◆ Your task:
From the line containing "bekas dengan berbagai" onward to the last line of the data below, copy each line exactly and add nothing.

◆ Data excerpts:
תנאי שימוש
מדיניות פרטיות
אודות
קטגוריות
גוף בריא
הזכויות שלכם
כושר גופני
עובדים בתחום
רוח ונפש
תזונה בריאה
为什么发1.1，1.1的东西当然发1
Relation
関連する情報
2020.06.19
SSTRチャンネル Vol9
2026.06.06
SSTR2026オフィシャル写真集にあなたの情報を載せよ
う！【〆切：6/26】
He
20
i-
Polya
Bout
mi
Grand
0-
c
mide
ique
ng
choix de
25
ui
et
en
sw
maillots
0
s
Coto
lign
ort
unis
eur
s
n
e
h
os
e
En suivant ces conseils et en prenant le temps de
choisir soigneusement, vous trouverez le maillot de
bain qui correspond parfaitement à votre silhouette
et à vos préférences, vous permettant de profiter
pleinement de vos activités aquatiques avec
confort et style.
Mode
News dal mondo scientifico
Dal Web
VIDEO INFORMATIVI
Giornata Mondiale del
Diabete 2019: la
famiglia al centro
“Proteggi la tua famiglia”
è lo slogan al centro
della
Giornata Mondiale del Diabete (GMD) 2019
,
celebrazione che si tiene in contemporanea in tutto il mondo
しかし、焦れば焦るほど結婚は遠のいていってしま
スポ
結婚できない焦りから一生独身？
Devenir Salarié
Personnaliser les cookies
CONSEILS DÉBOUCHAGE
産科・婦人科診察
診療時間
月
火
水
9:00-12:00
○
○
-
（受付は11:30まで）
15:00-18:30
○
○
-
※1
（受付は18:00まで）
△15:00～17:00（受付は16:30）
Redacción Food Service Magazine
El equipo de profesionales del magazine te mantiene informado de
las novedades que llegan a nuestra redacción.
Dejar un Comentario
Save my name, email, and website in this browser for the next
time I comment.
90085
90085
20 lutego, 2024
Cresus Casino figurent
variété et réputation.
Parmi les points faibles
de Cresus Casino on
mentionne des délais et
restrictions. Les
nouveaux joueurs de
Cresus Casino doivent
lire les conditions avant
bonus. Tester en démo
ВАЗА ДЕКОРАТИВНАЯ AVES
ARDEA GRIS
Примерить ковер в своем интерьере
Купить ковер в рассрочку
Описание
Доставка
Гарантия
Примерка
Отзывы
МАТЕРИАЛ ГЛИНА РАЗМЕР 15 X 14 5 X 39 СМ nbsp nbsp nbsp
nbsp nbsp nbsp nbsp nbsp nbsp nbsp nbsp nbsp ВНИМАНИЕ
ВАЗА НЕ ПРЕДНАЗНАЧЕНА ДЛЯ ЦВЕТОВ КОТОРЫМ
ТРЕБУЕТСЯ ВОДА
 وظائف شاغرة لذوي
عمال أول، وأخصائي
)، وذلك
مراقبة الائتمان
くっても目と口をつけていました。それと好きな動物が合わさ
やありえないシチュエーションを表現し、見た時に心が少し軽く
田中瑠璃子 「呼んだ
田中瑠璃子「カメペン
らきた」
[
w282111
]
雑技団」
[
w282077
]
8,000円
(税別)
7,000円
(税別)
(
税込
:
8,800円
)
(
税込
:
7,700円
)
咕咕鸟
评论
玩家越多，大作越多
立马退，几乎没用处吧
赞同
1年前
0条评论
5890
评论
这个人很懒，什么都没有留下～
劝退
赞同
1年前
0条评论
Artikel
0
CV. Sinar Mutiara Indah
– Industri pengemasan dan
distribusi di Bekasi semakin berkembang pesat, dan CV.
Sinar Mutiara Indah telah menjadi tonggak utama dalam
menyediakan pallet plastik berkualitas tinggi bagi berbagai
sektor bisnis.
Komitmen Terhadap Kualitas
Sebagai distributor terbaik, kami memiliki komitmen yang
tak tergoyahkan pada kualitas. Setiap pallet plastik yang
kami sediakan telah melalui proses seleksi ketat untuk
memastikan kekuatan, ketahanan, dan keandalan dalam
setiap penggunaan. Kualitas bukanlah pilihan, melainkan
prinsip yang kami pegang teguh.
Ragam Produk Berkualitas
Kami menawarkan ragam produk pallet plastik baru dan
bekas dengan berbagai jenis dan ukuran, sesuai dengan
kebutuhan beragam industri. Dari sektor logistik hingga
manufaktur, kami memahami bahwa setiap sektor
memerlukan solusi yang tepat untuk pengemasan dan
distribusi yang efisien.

◆ Solution:
bekas dengan berbagai jenis dan ukuran, sesuai dengan
kebutuhan beragam industri. Dari sektor logistik hingga
manufaktur, kami memahami bahwa setiap sektor
memerlukan solusi yang tepat untuk pengemasan dan
distribusi yang efisien.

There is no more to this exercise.